Statement from 17 February 2023
A government spokesperson said:
“These claims are incorrect as they are based on fraud estimates, rather than actual identified losses to fraud in the NHS.
“We are taking firm and coordinated action across government to clamp down on fraud, including investing in counter fraud expertise, which helps detect and prevent fraud.
“We have set up the Anti-Fraud Unit and the NHS Counter Fraud Authority to tackle fraud, bribery, and corruption across the health sector, helping to protect taxpayers’ money for better patient care.”
How much has the NHS lost over the last five years?
- The actual identified amount lost to fraud in the NHS over the last five years is £69.3m. We recently set this out in a parliamentary question on 9 February.
- The claim that the NHS has lost £7.5bn to fraud is misleading, as it uses the annual Strategic Intelligence Assessment fraud estimates and presents them as actual fraud losses.
- The Strategic Intelligence Assessment fraud estimates are designed to estimate the NHS’s vulnerability to fraud, in order to target resources more effectively. They do not represent actual losses to fraud.
What is the government and NHS doing about fraud in the NHS?
- The NHS Counter Fraud Authority was established in 2017, a dedicated special health authority leading the fight against fraud in the NHS in England.
- A network of local counter fraud specialists is in place across the NHS in England to also help hold those who commit fraud to account.
- The COVID-19 pandemic caused the NHS Counter Fraud Authority to revise down their annual targets between 2020 and 2022 but they are on track to meet the overall three-year target of preventing, detecting and recovering £400m.
What is the Department of Health and Social Care doing specifically to prevent fraud?
- Counter fraud work at a national level is led by the DHSC Anti-Fraud Unit (DHSC AFU). Its goal is to prevent and deter fraud, corruption and bribery by raising awareness and working in partnership with all parts of DHSC, its ALBs and companies.
- The DHSC AFU sets the counter fraud policy and strategy for the Department and the wider health group, the latest strategy covers the period 2020 – 2023. We are refreshing that strategy for 2023-26.

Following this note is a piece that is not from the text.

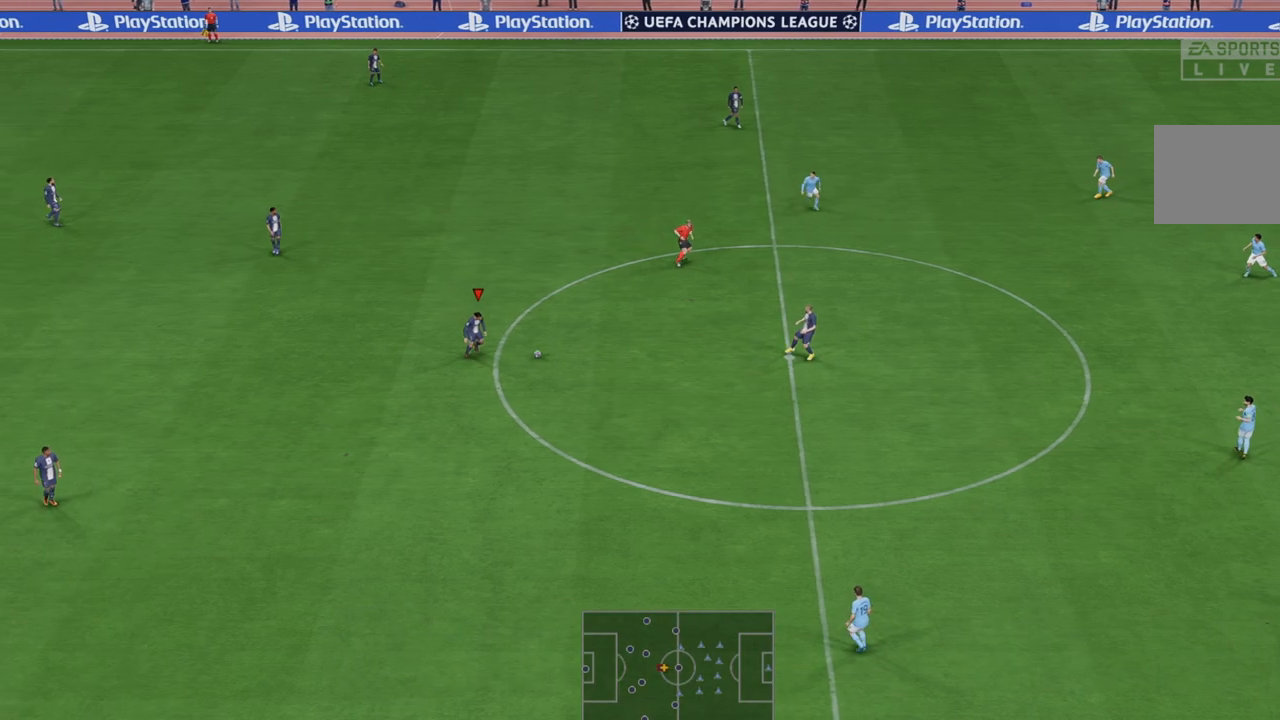
{"dt_ms": 500, "buttons": ["R2"], "left_stick": "down-left", "right_stick": "center", "events": [[183, "A", "down"], [217, "L1", "down"], [317, "L1", "up"], [350, "A", "up"]]}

- DHSC AFU seeks to ensure fraud risks are assessed and fraud prevention and detection are supported by effective monitoring. Work to continually minimise risk is built in to DHSC policy development at the earliest possible stage and promotes awareness of fraud risks across the health group.
What is the NHS Counter Fraud Authority?
- NHSCFA carries out the Secretary of State’s counter fraud functions in respect of the health service in England.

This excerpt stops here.